Reproduce every line of the listing below verbatim, without altering a single character.

begin

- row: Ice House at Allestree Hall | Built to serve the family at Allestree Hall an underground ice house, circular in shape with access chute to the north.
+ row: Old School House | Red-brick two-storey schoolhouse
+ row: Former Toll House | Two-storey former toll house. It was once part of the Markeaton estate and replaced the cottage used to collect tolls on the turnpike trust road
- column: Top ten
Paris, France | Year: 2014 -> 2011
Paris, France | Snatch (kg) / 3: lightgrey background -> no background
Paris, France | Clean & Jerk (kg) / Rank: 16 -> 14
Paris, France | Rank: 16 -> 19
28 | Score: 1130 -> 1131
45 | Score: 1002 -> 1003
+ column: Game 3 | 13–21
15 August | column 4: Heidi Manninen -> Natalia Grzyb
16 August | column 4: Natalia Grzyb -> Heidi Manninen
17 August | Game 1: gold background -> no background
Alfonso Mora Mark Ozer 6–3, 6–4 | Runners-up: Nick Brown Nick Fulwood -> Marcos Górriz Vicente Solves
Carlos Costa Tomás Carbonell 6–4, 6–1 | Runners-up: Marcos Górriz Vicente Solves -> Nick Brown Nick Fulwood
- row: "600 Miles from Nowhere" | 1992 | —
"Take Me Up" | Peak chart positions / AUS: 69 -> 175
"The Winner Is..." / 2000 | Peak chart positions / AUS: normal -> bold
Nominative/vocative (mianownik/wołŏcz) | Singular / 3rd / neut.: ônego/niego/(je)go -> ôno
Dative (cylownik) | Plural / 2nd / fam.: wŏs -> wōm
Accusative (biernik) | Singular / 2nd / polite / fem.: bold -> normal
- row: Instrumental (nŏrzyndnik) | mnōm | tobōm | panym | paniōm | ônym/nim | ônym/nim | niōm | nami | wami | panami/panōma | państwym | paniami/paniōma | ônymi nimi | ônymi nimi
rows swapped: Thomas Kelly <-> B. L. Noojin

end

**Full solution**.
- row: Ice House at Allestree Hall | Built to serve the family at Allestree Hall an underground ice house, circular in shape with access chute to the north.
+ row: Old School House | Red-brick two-storey schoolhouse
+ row: Former Toll House | Two-storey former toll house. It was once part of the Markeaton estate and replaced the cottage used to collect tolls on the turnpike trust road
- column: Top ten
Paris, France | Year: 2014 -> 2011
Paris, France | Snatch (kg) / 3: lightgrey background -> no background
Paris, France | Clean & Jerk (kg) / Rank: 16 -> 14
Paris, France | Rank: 16 -> 19
28 | Score: 1130 -> 1131
45 | Score: 1002 -> 1003
+ column: Game 3 | 13–21
15 August | column 4: Heidi Manninen -> Natalia Grzyb
16 August | column 4: Natalia Grzyb -> Heidi Manninen
17 August | Game 1: gold background -> no background
Alfonso Mora Mark Ozer 6–3, 6–4 | Runners-up: Nick Brown Nick Fulwood -> Marcos Górriz Vicente Solves
Carlos Costa Tomás Carbonell 6–4, 6–1 | Runners-up: Marcos Górriz Vicente Solves -> Nick Brown Nick Fulwood
- row: "600 Miles from Nowhere" | 1992 | —
"Take Me Up" | Peak chart positions / AUS: 69 -> 175
"The Winner Is..." / 2000 | Peak chart positions / AUS: normal -> bold
Nominative/vocative (mianownik/wołŏcz) | Singular / 3rd / neut.: ônego/niego/(je)go -> ôno
Dative (cylownik) | Plural / 2nd / fam.: wŏs -> wōm
Accusative (biernik) | Singular / 2nd / polite / fem.: bold -> normal
- row: Instrumental (nŏrzyndnik) | mnōm | tobōm | panym | paniōm | ônym/nim | ônym/nim | niōm | nami | wami | panami/panōma | państwym | paniami/paniōma | ônymi nimi | ônymi nimi
rows swapped: Thomas Kelly <-> B. L. Noojin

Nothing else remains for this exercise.